◆ Work request ◆
Can you print the passage of the FrameMaker email-link instructions between "6. In the text" and "in the email.", inclusive, without any changes?

Segment Start: Document section

It's useful to add "live" email addresses to the PDF documents you create in FrameMaker. For example, let's suppose you want to make "support@yourdomain.com" a link that, when clicked in the PDF will open up a new email in the default email client. Here's how it's done:

  1. Insert "support@yourdomain.com" in the text.
  2. Select it.
  3. Wrap it in the email element.
  4. Click inside this element and do Esc-h-S to select the contents of the element.
  5. Choose Hypertext.
  6. In the text box, enter:

    message URL mailto:support@yourdomain.com

    or:

    message URL mailto:support@yourdomain.com?Subject=Some%20appropriate%20subject%20line

    if you want to specify a particular Subject in the email.

    Note: you can do everything with the final part of the command (after "URL") that you could do by entering the command directly into the address bar of a browser.

    For example, try pasting the following into your browser's address bar and hitting Return:

    mailto:support@yourdomain.com?subject=Support%20email%20(TEST)&cc=documentation@yourdomain.com&From=him&Body=%0D%0A%0D%0A%0D%0A%0D%0A%0D%0A%0D%0A----------------------------------------%0D%0AThis%20email%20was%20%22auto-generated%22%20by:%0D%0AAlistair%20Christie

  7. Click New Hypertext Marker.
  8. Close the Hypertext dialog box.
  9. Test the link by Ctrl-Alt-clicking it.

Segment End: Document section
Segment Start: The data

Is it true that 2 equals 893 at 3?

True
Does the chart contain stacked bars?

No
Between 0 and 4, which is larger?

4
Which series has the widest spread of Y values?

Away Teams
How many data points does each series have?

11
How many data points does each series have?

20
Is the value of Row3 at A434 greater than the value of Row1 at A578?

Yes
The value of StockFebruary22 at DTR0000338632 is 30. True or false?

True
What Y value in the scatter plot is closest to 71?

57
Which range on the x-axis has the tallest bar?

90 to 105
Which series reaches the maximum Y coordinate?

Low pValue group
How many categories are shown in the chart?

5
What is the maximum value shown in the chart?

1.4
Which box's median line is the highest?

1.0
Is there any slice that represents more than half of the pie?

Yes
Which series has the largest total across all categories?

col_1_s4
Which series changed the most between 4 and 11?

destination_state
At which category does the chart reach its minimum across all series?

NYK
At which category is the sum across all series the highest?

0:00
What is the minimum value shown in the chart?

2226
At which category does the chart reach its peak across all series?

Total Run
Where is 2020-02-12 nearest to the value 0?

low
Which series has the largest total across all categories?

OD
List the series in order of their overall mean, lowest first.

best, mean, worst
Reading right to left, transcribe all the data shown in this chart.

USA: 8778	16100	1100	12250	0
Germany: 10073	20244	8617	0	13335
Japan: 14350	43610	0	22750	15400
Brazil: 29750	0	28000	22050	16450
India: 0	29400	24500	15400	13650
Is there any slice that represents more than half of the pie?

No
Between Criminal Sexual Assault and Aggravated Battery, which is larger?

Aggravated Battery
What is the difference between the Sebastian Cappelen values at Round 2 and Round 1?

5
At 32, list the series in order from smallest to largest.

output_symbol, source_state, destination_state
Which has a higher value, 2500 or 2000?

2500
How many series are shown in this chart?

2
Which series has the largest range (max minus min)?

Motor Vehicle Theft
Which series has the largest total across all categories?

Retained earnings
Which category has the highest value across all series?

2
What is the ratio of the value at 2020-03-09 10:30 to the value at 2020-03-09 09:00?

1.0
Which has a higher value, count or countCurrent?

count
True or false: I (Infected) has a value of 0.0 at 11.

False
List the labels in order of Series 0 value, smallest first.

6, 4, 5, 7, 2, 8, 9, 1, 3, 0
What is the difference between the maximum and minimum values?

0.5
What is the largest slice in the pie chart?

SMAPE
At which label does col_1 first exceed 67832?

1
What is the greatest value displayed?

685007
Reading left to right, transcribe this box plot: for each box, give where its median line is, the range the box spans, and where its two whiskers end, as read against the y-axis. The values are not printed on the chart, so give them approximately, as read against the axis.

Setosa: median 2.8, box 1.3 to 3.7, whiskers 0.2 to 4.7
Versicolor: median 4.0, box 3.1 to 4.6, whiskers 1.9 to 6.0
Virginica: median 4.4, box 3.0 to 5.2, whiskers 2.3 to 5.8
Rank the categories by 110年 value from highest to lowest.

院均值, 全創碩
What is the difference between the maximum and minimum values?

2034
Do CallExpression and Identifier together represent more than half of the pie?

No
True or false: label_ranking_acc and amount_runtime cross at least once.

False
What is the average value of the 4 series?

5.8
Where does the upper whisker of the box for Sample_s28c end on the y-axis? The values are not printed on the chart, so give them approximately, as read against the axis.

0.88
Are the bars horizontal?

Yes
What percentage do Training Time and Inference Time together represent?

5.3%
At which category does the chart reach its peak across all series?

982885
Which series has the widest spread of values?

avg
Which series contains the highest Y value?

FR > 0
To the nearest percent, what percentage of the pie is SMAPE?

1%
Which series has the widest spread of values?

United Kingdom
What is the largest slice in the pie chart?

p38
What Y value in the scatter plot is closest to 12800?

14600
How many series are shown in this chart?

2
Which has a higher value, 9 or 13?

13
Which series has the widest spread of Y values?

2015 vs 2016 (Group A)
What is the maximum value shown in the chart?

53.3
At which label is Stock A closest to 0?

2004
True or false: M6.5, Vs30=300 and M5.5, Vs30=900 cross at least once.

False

Segment End: The data

◆ Exercise answer ◆
6. In the text box, enter:

    message URL mailto:support@yourdomain.com

    or:

    message URL mailto:support@yourdomain.com?Subject=Some%20appropriate%20subject%20line

    if you want to specify a particular Subject in the email.